START STUDY TEXT

I have done things like this - its not impossible but involves a little work.

Walk into the room you want to view the show in and start recording it - yeah even in the middle of the show.

Go back to the other room and STOP the recording.

Now go back to the room you want to watch in - start a transfer (or start playing the recorded portion in the 1st room and PAUSE it where you were at) from the beginning or paused point.

Now you can what everything you had recorded in the 1st room and when its done - go to the new recording in the current room

Its far from perfect but I really have done it several times when I have needed to change rooms in the middle of a movie or even live sporting event that I was behind the 'live' time on.


----------



## slowbiscuit (Sep 19, 2006)

While that does work, it's a very ugly solution to the problem. Tivo is supposed to make recording and viewing easy, not make you jump through hoops.


----------



## aaronwt (Jan 31, 2002)

MrSkippy53 said:


> Even premium channels like HBO and Stars?


Yes. Any recording I make from any channel I view, so far I'm able to transfer it. I have hbo, showtime, cinemax, EPIX, and the movie channel. All those work. I don't have starz though.


----------



## aaronwt (Jan 31, 2002)

crxssi said:
 

> And what if you don't have another TiVo and don't want to spend $700 on one and would rather stream your TiVo shows to your Android, iPad, Wii, Xbox, Linux box, Rokku, Apple TV, GoogleTV, or etc?
> 
> $95 http://www.amazon.com/Western-Digital-1080p-Media-Player/dp/B003MVZ60I/ref=sr_1_1?ie=UTF8&qid=1299284758&sr=8-1
> 
> ...


TiVo desktop allows me to automatically transfer the shows and it will automatically convert it to formats for those devices. So once It's setup I could have a show recorded one night and the next morning it will automatically be on my zune player or Android phone.

END STUDY TEXT

» EXERCISE REQUIREMENTS:
Reproduce everything in the TiVo forum thread from "I have done" down to "of the show.". The listing comes from a separate source, not from the TiVo forum thread.

START EXERCISE DATA

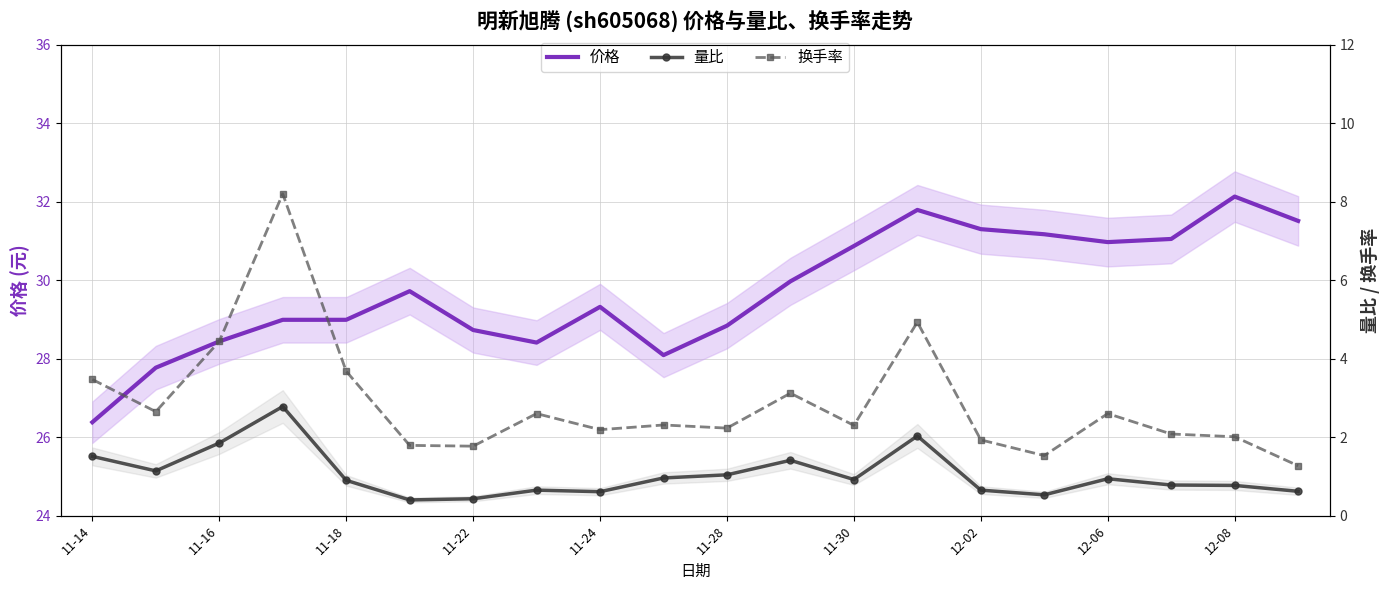

Which series has the widest spread of values?

换手率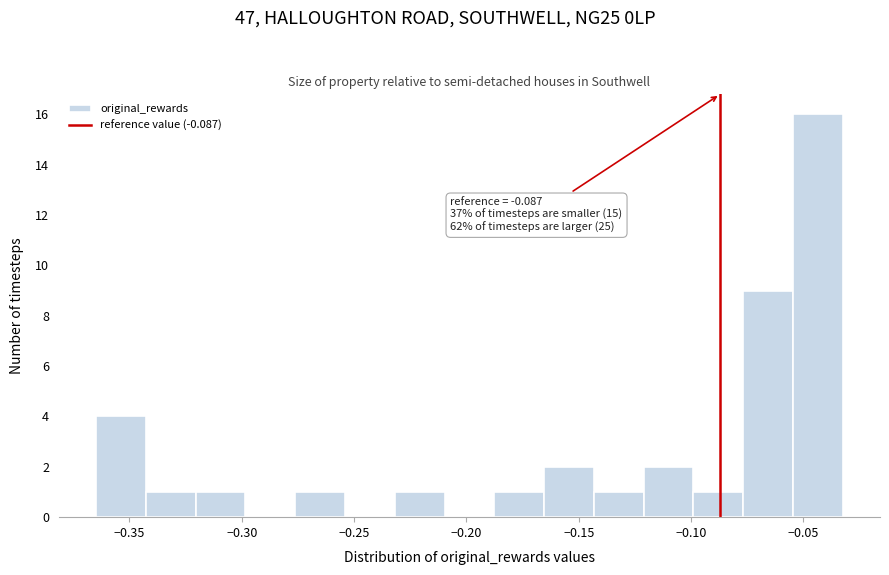

Over which range of the x-axis is the bar tallest?

-0.055 to -0.035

END EXERCISE DATA

» EXERCISE OUTPUT:
I have done things like this - its not impossible but involves a little work.

Walk into the room you want to view the show in and start recording it - yeah even in the middle of the show.